Mas a contratação, na verdade, nunca existiu, segundo o Ministério Público. Os representantes das ONGs eram levados a uma agência bancária em Botafogo, onde endossavam cheques sem nem mesmo saber o valor. Os diretores da Pro-Cefet recebiam os cheques, que nunca passavam de R$100 mil para evitar rastreamento. Depois de receber o dinheiro, os representantes das ONGs ficavam com valores entre R$100 e R$950. O restante era desviado para a quadrilha.
O gerente do banco prestou depoimento e disse que os saques chegavam a R$1 milhão por dia e que seguranças armados entravam no banco. Os dias de pagamento da ONG, segundo ele, transformavam a agência num "inferno de tanta gente".
Em depoimento prestado ao MP, Jorge Antonio Oliveira Costa, que é dono de uma pequena ONG na Zona Norte, contou que foi ao Itaú com a promessa de que a organização, que cuida de crianças carentes, receberia ajuda. Ao chegar, ele viu cerca de 20 pessoas que também abririam conta no banco. Jorge relatou que assinou um cheque sem ver o valor e recebeu R$950. A operação foi realizada três vezes. O depoente afirmou no depoimento que jamais o projeto "Saúde em movimento" foi realizado.
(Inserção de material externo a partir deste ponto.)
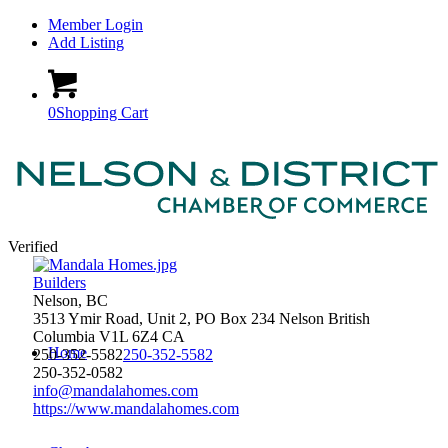
Member Login
Add Listing
0
Shopping Cart
Verified
Builders
Nelson, BC
3513 Ymir Road, Unit 2, PO Box 234
Nelson
British
Columbia
V1L 6Z4
CA
Home
250-352-5582
250-352-5582
250-352-0582
info@mandalahomes.com
https://www.mandalahomes.com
Mas, segundo os promotores apuraram, a quadrilha sacou R$300 mil em nome da ONG dele.
Outras duas mulheres que prestaram depoimento, Anna Maria da Conceição e Jussara Maranhão da Silva, informaram que trabalhavam como voluntária na entrega do Cheque Cidadão, programa dos governos Garotinho e Rosinha. Quando a entidade à qual eram ligadas fechou, elas foram procuradas por Rita para receber recursos para a ONG. Elas contam que receberam apenas R$300 e R$100 do que foi sacado em nome das instituições a que pertenciam.
ONG recebeu R$6,5 milhões sem comprovar gastos
A Projeto Filipenses ficou com R$6,5 milhões dos R$55,6 milhões que foram sacados na boca do caixa e não comprovou os gastos. Localizada num pequeno escritório na Rua Barão do Bom Retiro, no Engenho Novo, ela informa que presta vários tipos de serviços comunitários. O GLOBO esteve ontem na organização, mas nenhum responsável foi encontrado.
A segunda entidade que mais recebeu recursos foi a Associação Cívica Cultural e Beneficente Projeto Missões de Vida - Rilineg, com R$1,7 milhão. O endereço da Associação é uma casa simples na Pavuna, Zona Norte do Rio. A proprietária desta ONG é Rita Germello, que segundo os promotores era a arregimentadora das pequenas ONGs que emprestavam seus nomes para os saques do esquema. Outras 11 entidades receberam mais de R$1 milhão no período em que o esquema funcionou.
Para realizar a operação criminosa, a Pro-Cefet contava com ajuda policial. De acordo com depoimentos, o soldado da Polícia Militar Otávio Augusto Cavalcanti, sócio de um dos diretores da Pró-Cefet preso ontem, ficava dentro da agência acompanhando os saques, que aconteciam pelo menos três vezes por semana. O dinheiro saía em uma Kombi que era escoltada por um carro da PM até um escritório no Centro da cidade. No endereço, o dinheiro era somado em máquina de contar cédulas.